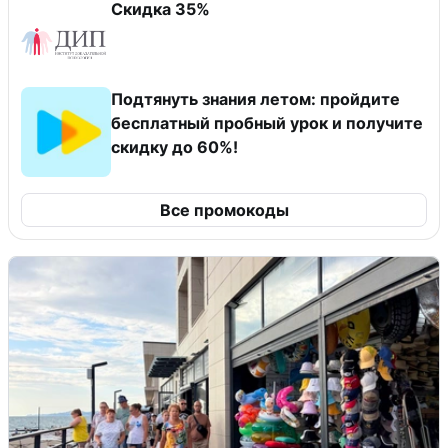
Скидка 35%
Подтянуть знания летом: пройдите
бесплатный пробный урок и получите
скидку до 60%!
Все промокоды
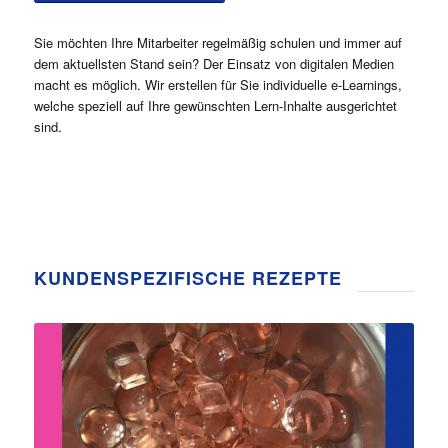
Sie möchten Ihre Mitarbeiter regelmäßig schulen und immer auf
dem aktuellsten Stand sein? Der Einsatz von digitalen Medien
macht es möglich. Wir erstellen für Sie individuelle e-Learnings,
welche speziell auf Ihre gewünschten Lern-Inhalte ausgerichtet
sind.
KUNDENSPEZIFISCHE REZEPTE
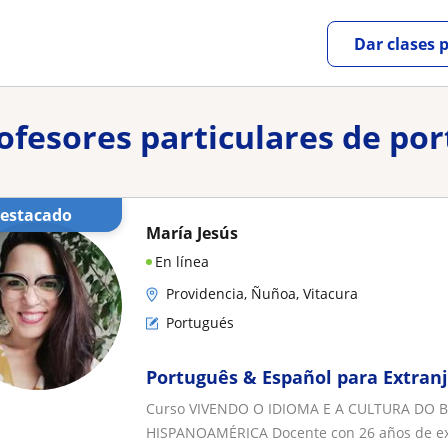
Dar clases 
rofesores particulares de po
Destacado
María Jesús
En línea
Providencia, Ñuñoa, Vitacura
Portugués
Português & Español para Extran
Curso VIVENDO O IDIOMA E A CULTURA DO BR
HISPANOAMÉRICA Docente con 26 años de exp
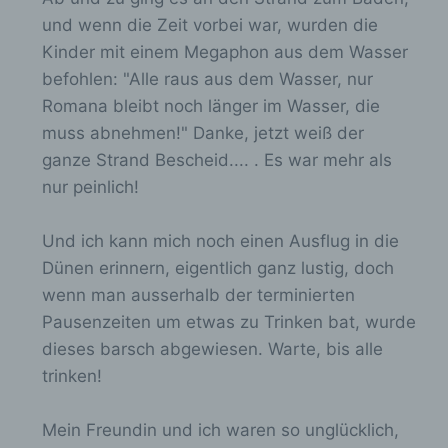
mittels einer entsprechenden Einstellung des
und wenn die Zeit vorbei war, wurden die
genutzten Internetbrowsers verhindern und damit
Kinder mit einem Megaphon aus dem Wasser
der Setzung von Cookies dauerhaft
widersprechen. Ferner können bereits gesetzte
befohlen: "Alle raus aus dem Wasser, nur
Cookies jederzeit über einen Internetbrowser oder
Romana bleibt noch länger im Wasser, die
andere Softwareprogramme gelöscht werden. Dies
muss abnehmen!" Danke, jetzt weiß der
ist in allen gängigen Internetbrowsern möglich.
Deaktiviert die betroffene Person die Setzung von
ganze Strand Bescheid.... . Es war mehr als
Cookies in dem genutzten Internetbrowser, sind
nur peinlich!
unter Umständen nicht alle Funktionen unserer
Internetseite vollumfänglich nutzbar.
Und ich kann mich noch einen Ausflug in die
Erfassung von allgemeinen Daten und
Dünen erinnern, eigentlich ganz lustig, doch
Informationen
wenn man ausserhalb der terminierten
Die Internetseite erfasst mit jedem Aufruf der
Pausenzeiten um etwas zu Trinken bat, wurde
Internetseite durch eine betroffene Person oder
dieses barsch abgewiesen. Warte, bis alle
ein automatisiertes System eine Reihe von
trinken!
allgemeinen Daten und Informationen. Diese
allgemeinen Daten und Informationen werden in
den Logfiles des Servers gespeichert. Erfasst
Mein Freundin und ich waren so unglücklich,
werden können die (1) verwendeten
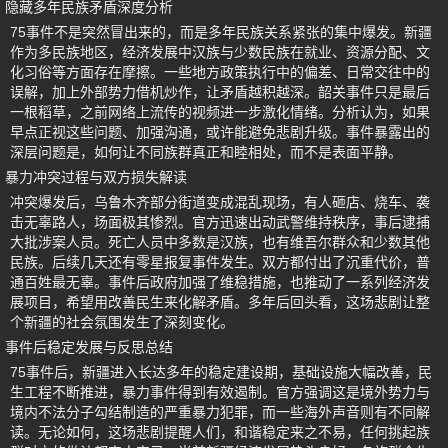
隐藏多年民族矛盾深度分析
75事件不是突然冒出来的，而是多年民族关系紧张的集中爆发。新疆
作为多民族地区，经济发展中汉族与少数民族在就业、资源分配、文
化习俗等方面存在摩擦。一些地方政策执行中的偏差、日常交往中的
误解，加上外部势力借机炒作，让矛盾越积越深。韶关事件只是最后
一根稻草，之前网络上流传的视频进一步激化情绪。分析认为，如果
早点正视这些问题、加强沟通，或许能避免悲剧升级。事件暴露出的
深层问题是，如何让不同族群真正和睦相处，而不是表面平静。
暴力冲突过程与双方损失解读
冲突爆发后，乌鲁木齐部分街道变成混乱现场，有人砸店、烧车、袭
击无辜路人，场面极其惨烈。官方迅速出动武警维持秩序，事后逮捕
大批涉案人员。死亡人员中多数是汉族，也有维吾尔群众和少数其他
民族。后续几天还有零星报复事件发生。双方都付出了沉重代价，普
通百姓最无辜。事件后政府加强了维稳措施，也推动了一系列经济发
展项目，希望用改善民生来化解矛盾。多年后回头看，这场悲剧让整
个新疆的社会氛围发生了深刻变化。
事件后稳定发展与反思总结
75事件后，新疆进入长达多年的稳定建设期，基础设施大幅改善，民
生工程不断推进，暴力事件得到有效遏制。官方强调这是境外势力与
境内不法分子勾结制造的严重暴力犯罪，而一些海外声音则有不同解
读。无论如何，这场悲剧提醒人们，和谐稳定来之不易，任何挑起族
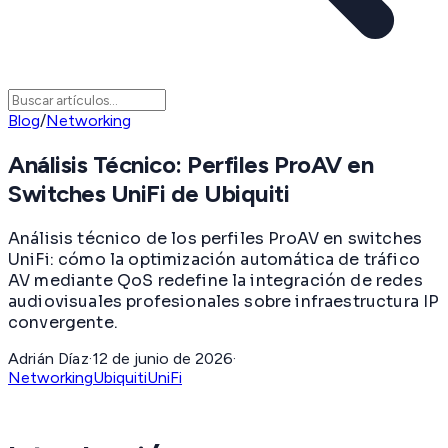
Blog
/
Networking
Análisis Técnico: Perfiles ProAV en
Switches UniFi de Ubiquiti
Análisis técnico de los perfiles ProAV en switches
UniFi: cómo la optimización automática de tráfico
AV mediante QoS redefine la integración de redes
audiovisuales profesionales sobre infraestructura IP
convergente.
Adrián Díaz
·
12 de junio de 2026
·
Networking
Ubiquiti
UniFi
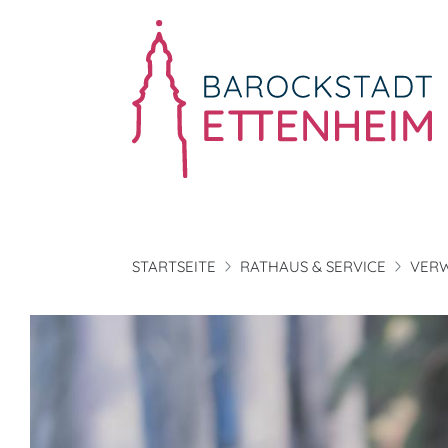
STARTSEITE
RATHAUS & SERVICE
VER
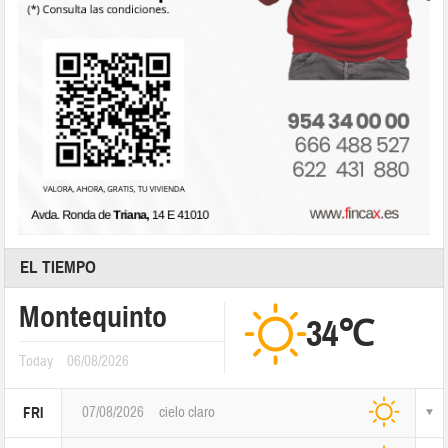
EL TIEMPO
Montequinto
34℃
Today
06/08/2026
07/08/2026
cielo claro
FRI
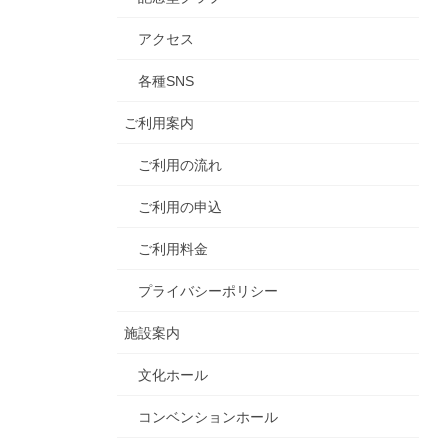
アクセス
各種SNS
ご利用案内
ご利用の流れ
ご利用の申込
ご利用料金
プライバシーポリシー
施設案内
文化ホール
コンベンションホール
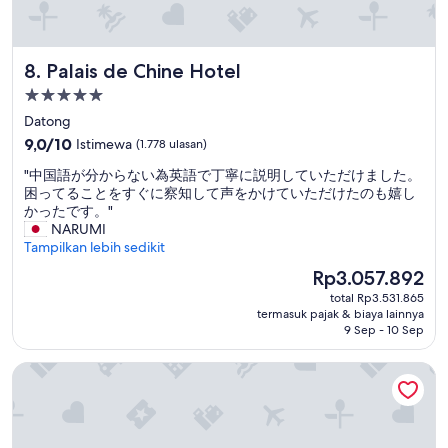
ま
で
タ
Palais de Chine Hotel
8. Palais de Chine Hotel
ク
シ
Properti
ー
bintang
Datong
を
5.0
呼
9.0
9,0/10
Istimewa
(1.778 ulasan)
ん
dari
"
"中国語が分からない為英語で丁寧に説明していただけました。
で
10,
中
困ってることをすぐに察知して声をかけていただけたのも嬉し
く
Istimewa,
国
かったです。"
れ
(1.778
語
NARUMI
る
ulasan)
が
Tampilkan lebih sedikit
よ
分
う
Harga
Rp3.057.892
か
依
sekarang
total Rp3.531.865
ら
頼
Rp3.057.892
termasuk pajak & biaya lainnya
な
す
9 Sep - 10 Sep
い
る
為
と
Hotel Royal - Nikko Taipei
英
、
語
す
で
ぐ
丁
に
寧
対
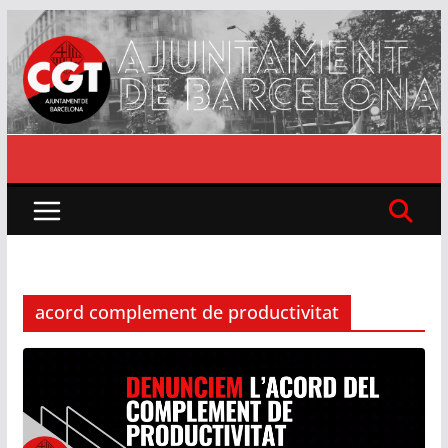
Skip
to
content
acord complement de productivitat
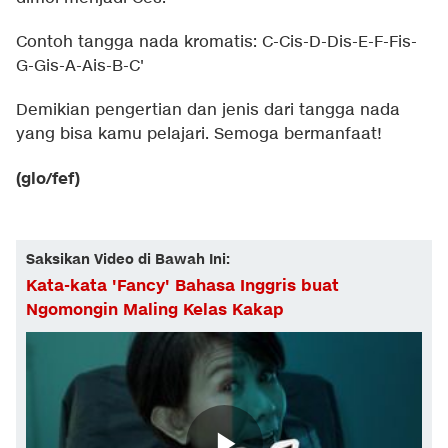
Contoh tangga nada kromatis: C-Cis-D-Dis-E-F-Fis-
G-Gis-A-Ais-B-C'
Demikian pengertian dan jenis dari tangga nada
yang bisa kamu pelajari. Semoga bermanfaat!
(glo/fef)
Saksikan Video di Bawah Ini:
Kata-kata 'Fancy' Bahasa Inggris buat
Ngomongin Maling Kelas Kakap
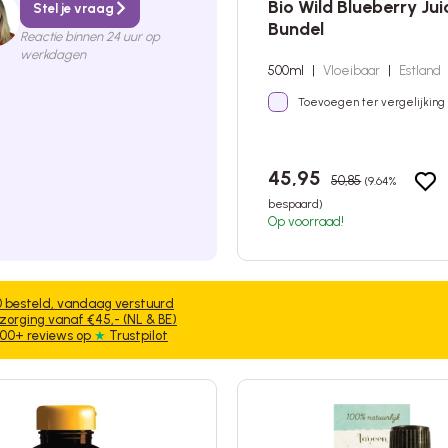
Bio Wild Blueberry Jui
Stel je vraag
Bundel
Reactie binnen 24 uur op
werkdagen
500ml
|
Vloeibaar
|
Estland
Toevoegen ter vergelijking
45,95
50,85
(9.64%
bespaard)
Op voorraad!
0 besteld, vandaag verstuurd
zorging vanaf €45,- (NL & BE)
.600+ reviews op
★
Trustpilot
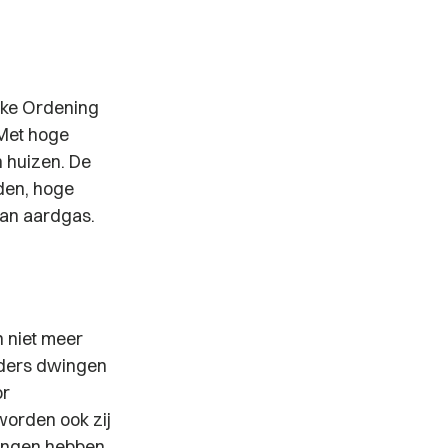
ijke Ordening
 Met hoge
n huizen. De
den, hoge
van aardgas.
n niet meer
rders dwingen
or
worden ook zij
ingen hebben,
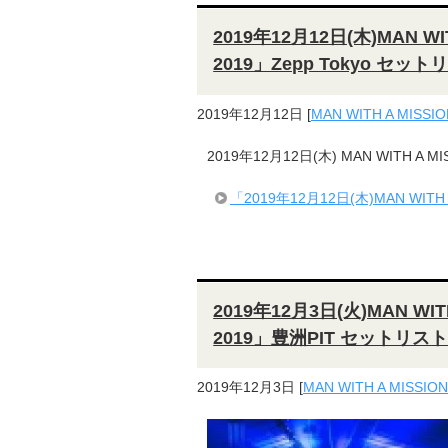
2019年12月12日(木)MAN WI
2019」Zepp Tokyo セット
2019年12月12日
[
MAN WITH A MISSIO
2019年12月12日(木) MAN WITH A M
「2019年12月12日(木)MAN WITH A
2019年12月3日(火)MAN WIT
2019」豊洲PIT セットリス
2019年12月3日
[
MAN WITH A MISSION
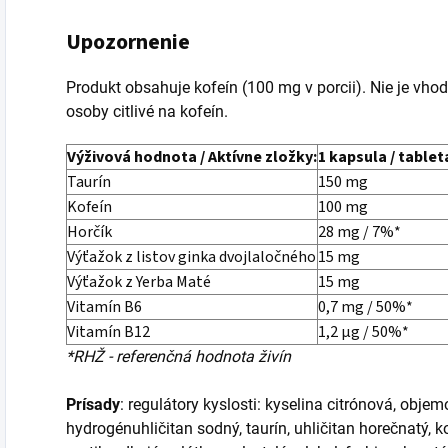
Upozornenie
Produkt obsahuje kofeín (100 mg v porcii). Nie je vhod
osoby citlivé na kofeín.
Výživová hodnota / Aktívne zložky:
1 kapsula / tablet
Taurín
150 mg
Kofeín
100 mg
Horčík
28 mg / 7%*
Výťažok z listov ginka dvojlaločného
15 mg
Výťažok z Yerba Maté
15 mg
Vitamín B6
0,7 mg / 50%*
Vitamín B12
1,2 µg / 50%*
*RHŽ - referenčná hodnota živín
Prísady
:
regulátory kyslosti: kyselina citrónová, objemov
hydrogénuhličitan sodný, taurín, uhličitan horečnatý, k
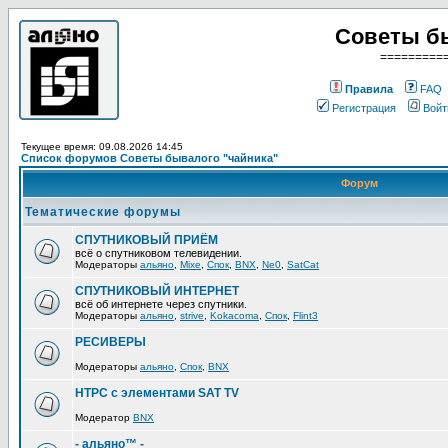
Советы б
=========
Правила
FAQ
Регистрация
Войт
Текущее время: 09.08.2026 14:45
Список форумов Советы бывалого "чайника"
Форум
Тематические форумы
СПУТНИКОВЫЙ ПРИЁМ
всё о спутниковом телевидении.
Модераторы
альяно
,
Mixe
,
Спок
,
BNX
,
Ne0
,
SatCat
СПУТНИКОВЫЙ ИНТЕРНЕТ
всё об интернете через спутники.
Модераторы
альяно
,
strive
,
Kokacoma
,
Спок
,
Flint3
РЕСИВЕРЫ
Модераторы
альяно
,
Спок
,
BNX
HTPC с элементами SAT TV
Модератор
BNX
- альяно™ -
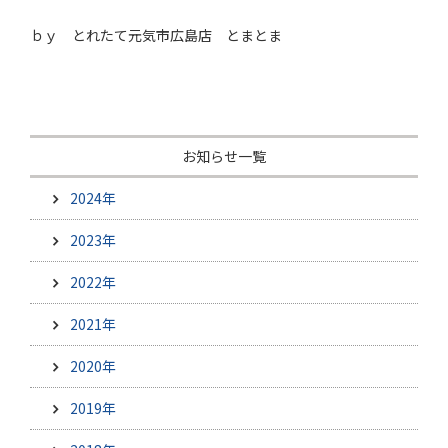
ｂｙ とれたて元気市広島店 とまとま
お知らせ一覧
2024年
2023年
2022年
2021年
2020年
2019年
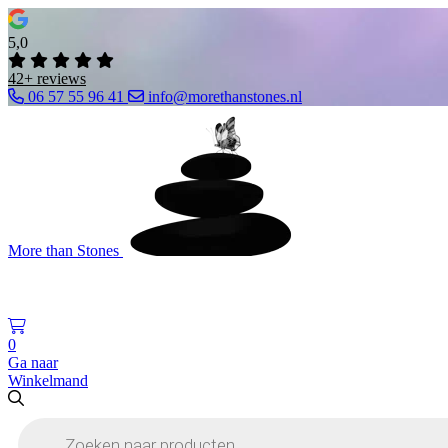
5,0
42+ reviews
06 57 55 96 41
info@morethanstones.nl
More than Stones
0
Ga naar
Winkelmand
Producten
zoeken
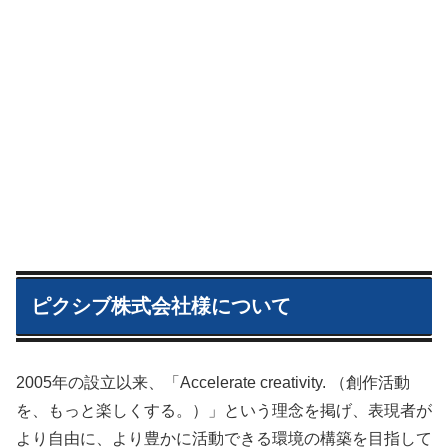
ピクシブ株式会社様について
2005年の設立以来、「Accelerate creativity. （創作活動
を、もっと楽しくする。）」という理念を掲げ、表現者が
より自由に、より豊かに活動できる環境の構築を目指して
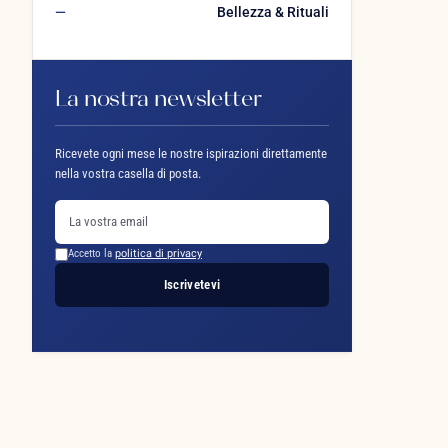
Bellezza & Rituali
La nostra newsletter
Ricevete ogni mese le nostre ispirazioni direttamente
nella vostra casella di posta.
Accetto la
politica di privacy
Iscrivetevi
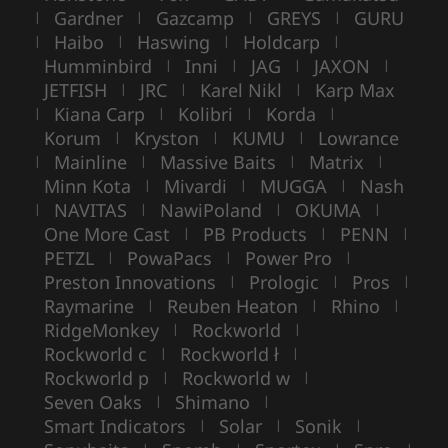
Gardner
Gazcamp
GREYS
GURU
|
|
|
|
Haibo
Haswing
Holdcarp
|
|
|
|
Humminbird
Inni
JAG
JAXON
|
|
|
|
JETFISH
JRC
Karel Nikl
Karp Max
|
|
|
Kiana Carp
Kolibri
Korda
|
|
|
|
Korum
Kryston
KUMU
Lowrance
|
|
|
Mainline
Massive Baits
Matrix
|
|
|
|
Minn Kota
Mivardi
MUGGA
Nash
|
|
|
NAVITAS
NawiPoland
OKUMA
|
|
|
|
One More Cast
PB Products
PENN
|
|
|
PETZL
PowaPacs
Power Pro
|
|
|
Preston Innovations
Prologic
Pros
|
|
|
Raymarine
Reuben Heaton
Rhino
|
|
|
RidgeMonkey
Rockworld
|
|
Rockworld c
Rockworld ł
|
|
Rockworld p
Rockworld w
|
|
Seven Oaks
Shimano
|
|
Smart Indicators
Solar
Sonik
|
|
|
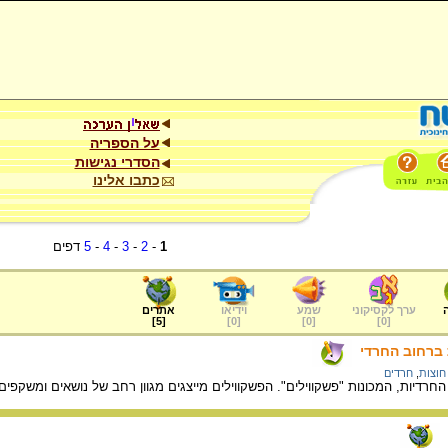
על הספריה
הסדרי נגישות
כתבו אלינו
1
-
2
-
3
-
4
-
5
דפים
ערך לקסיקוני
שמע
וידיאו
אתרים
]
5
[
]
0
[
]
0
[
]
0
[
 ברחוב החרדי
חוצות
,
חרדים
החרדיות, המכונות "פשקווילים". הפשקווילים מייצגים מגוון רחב של נושאים ומשקפ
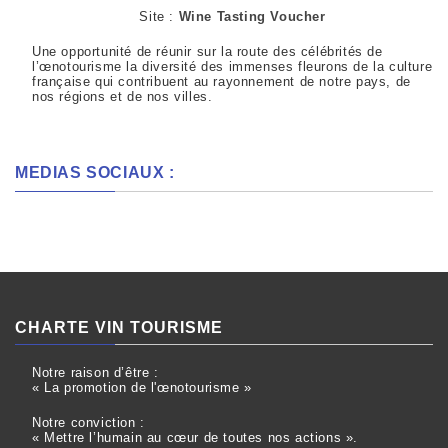
Site :
Wine Tasting Voucher
Une opportunité de réunir sur la route des célébrités de
l’œnotourisme la diversité des immenses fleurons de la culture
française qui contribuent au rayonnement de notre pays, de
nos régions et de nos villes.
MEDIAS SOCIAUX :
CHARTE VIN TOURISME
Notre raison d’être :
« La promotion de l'œnotourisme »
Notre conviction :
« Mettre l’humain au cœur de toutes nos actions ».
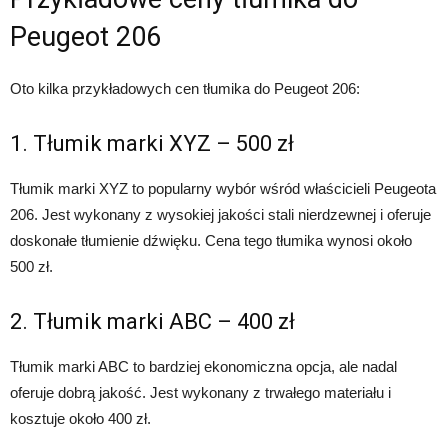
Peugeot 206
Oto kilka przykładowych cen tłumika do Peugeot 206:
1. Tłumik marki XYZ – 500 zł
Tłumik marki XYZ to popularny wybór wśród właścicieli Peugeota
206. Jest wykonany z wysokiej jakości stali nierdzewnej i oferuje
doskonałe tłumienie dźwięku. Cena tego tłumika wynosi około
500 zł.
2. Tłumik marki ABC – 400 zł
Tłumik marki ABC to bardziej ekonomiczna opcja, ale nadal
oferuje dobrą jakość. Jest wykonany z trwałego materiału i
kosztuje około 400 zł.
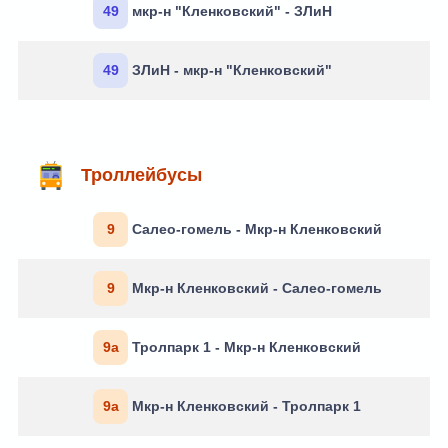
49
мкр-н "Кленковский" - ЗЛиН
49
ЗЛиН - мкр-н "Кленковский"
Троллейбусы
9
Салео-гомель - Мкр-н Кленковский
9
Мкр-н Кленковский - Салео-гомель
9а
Тролпарк 1 - Мкр-н Кленковский
9а
Мкр-н Кленковский - Тролпарк 1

+---+

_Work request:_
Leave out any pictures and return exactly the lines from the beginning of the data through the line with "HISPANOAMÉRICA Docente con 26 años de exp", inclusive.

_Solution to this task:_
Скидка 35%
Подтянуть знания летом: пройдите
бесплатный пробный урок и получите
скидку до 60%!
Все промокоды
Sie möchten Ihre Mitarbeiter regelmäßig schulen und immer auf
dem aktuellsten Stand sein? Der Einsatz von digitalen Medien
macht es möglich. Wir erstellen für Sie individuelle e-Learnings,
welche speziell auf Ihre gewünschten Lern-Inhalte ausgerichtet
sind.
KUNDENSPEZIFISCHE REZEPTE
Dar clases 
rofesores particulares de po
Destacado
María Jesús
En línea
Providencia, Ñuñoa, Vitacura
Portugués
Português & Español para Extran
Curso VIVENDO O IDIOMA E A CULTURA DO BR
HISPANOAMÉRICA Docente con 26 años de exp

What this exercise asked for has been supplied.